-- INFORMATION SUPPLIED follows --

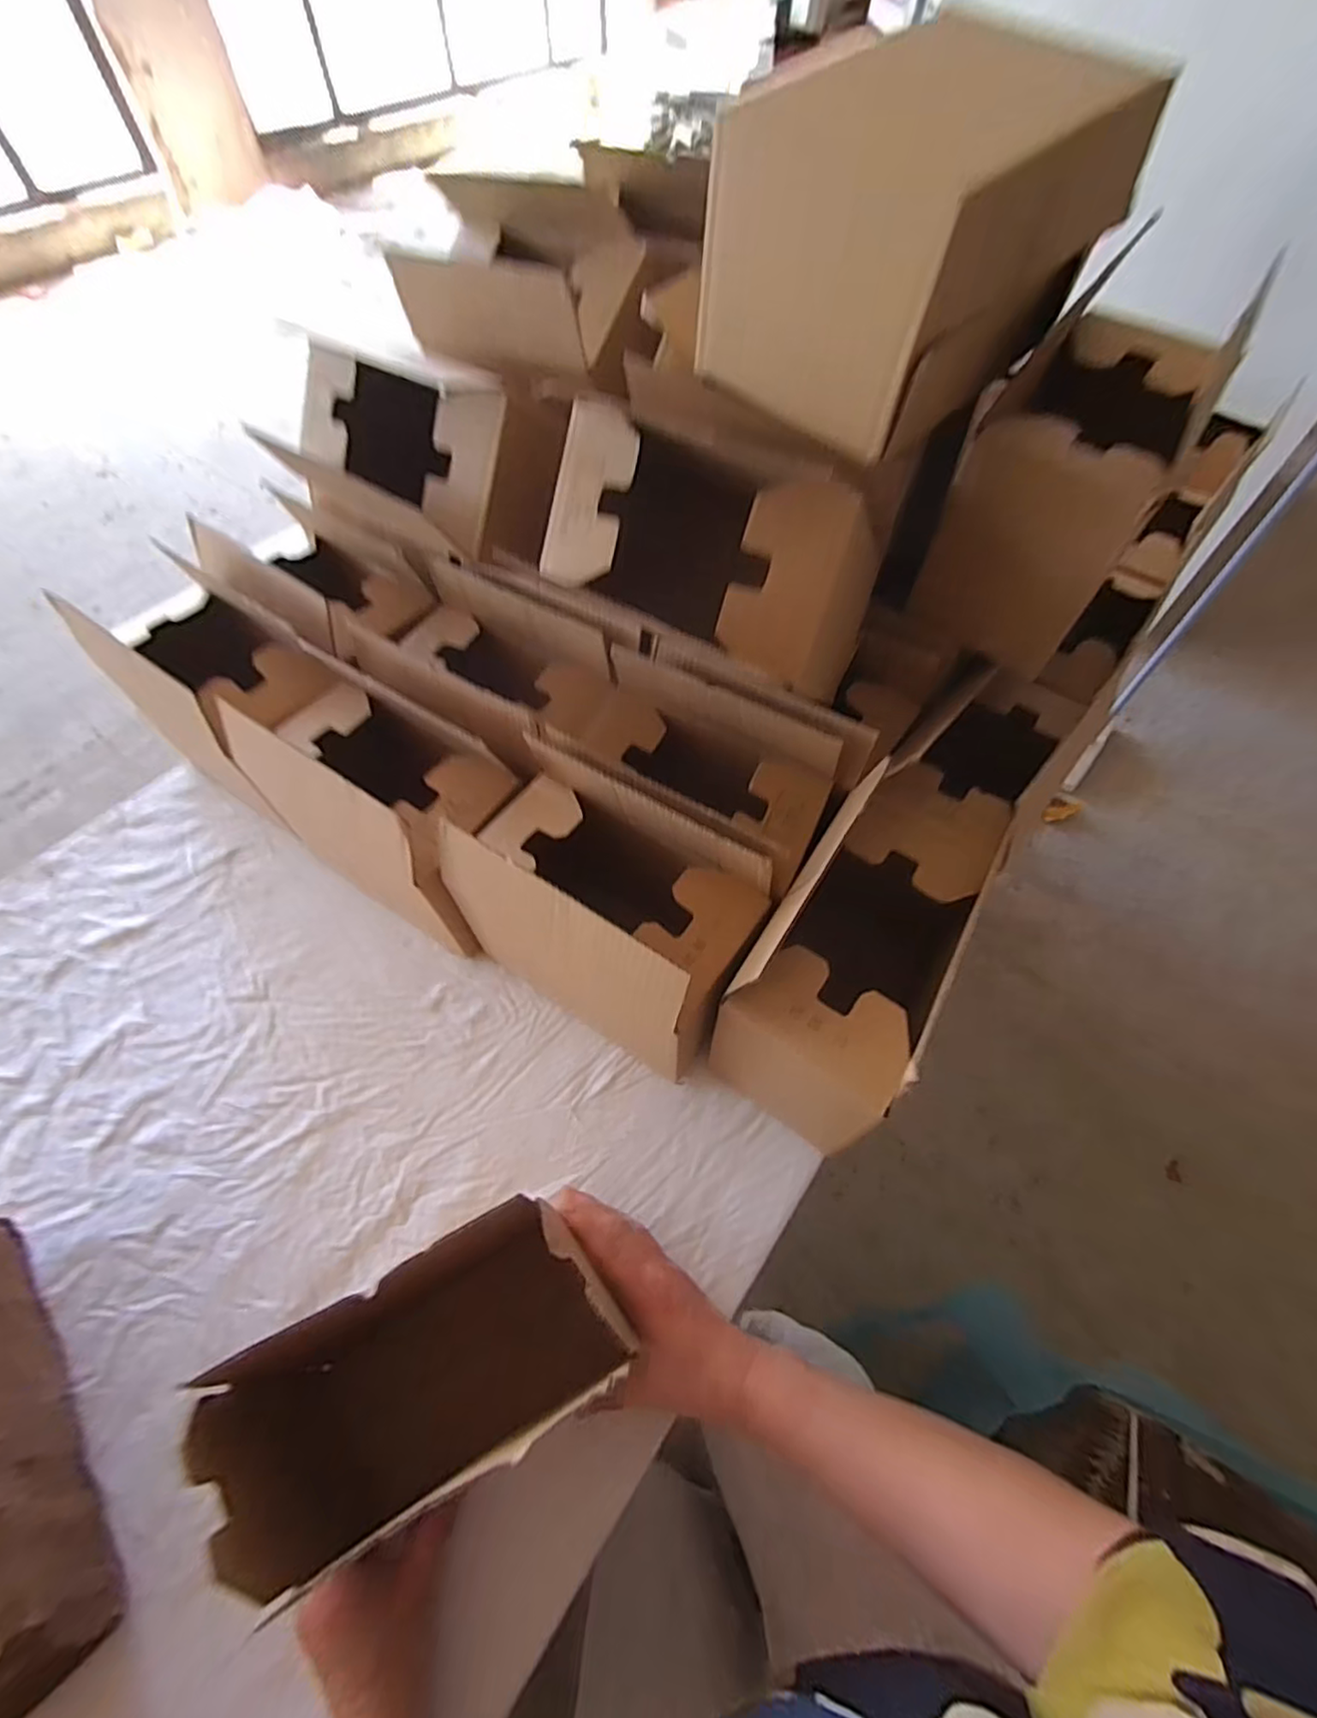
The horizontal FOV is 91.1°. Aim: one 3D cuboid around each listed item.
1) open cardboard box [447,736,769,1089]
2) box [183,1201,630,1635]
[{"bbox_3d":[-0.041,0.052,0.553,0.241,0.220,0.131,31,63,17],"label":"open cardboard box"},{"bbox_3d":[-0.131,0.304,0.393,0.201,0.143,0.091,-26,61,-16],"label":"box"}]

-- INFORMATION SUPPLIED concluded --

__TRY IT__: Leave the images aside and retype each line of the listing above exactly.

__EXERCISE RESULT__:
The horizontal FOV is 91.1°. Aim: one 3D cuboid around each listed item.
1) open cardboard box [447,736,769,1089]
2) box [183,1201,630,1635]
[{"bbox_3d":[-0.041,0.052,0.553,0.241,0.220,0.131,31,63,17],"label":"open cardboard box"},{"bbox_3d":[-0.131,0.304,0.393,0.201,0.143,0.091,-26,61,-16],"label":"box"}]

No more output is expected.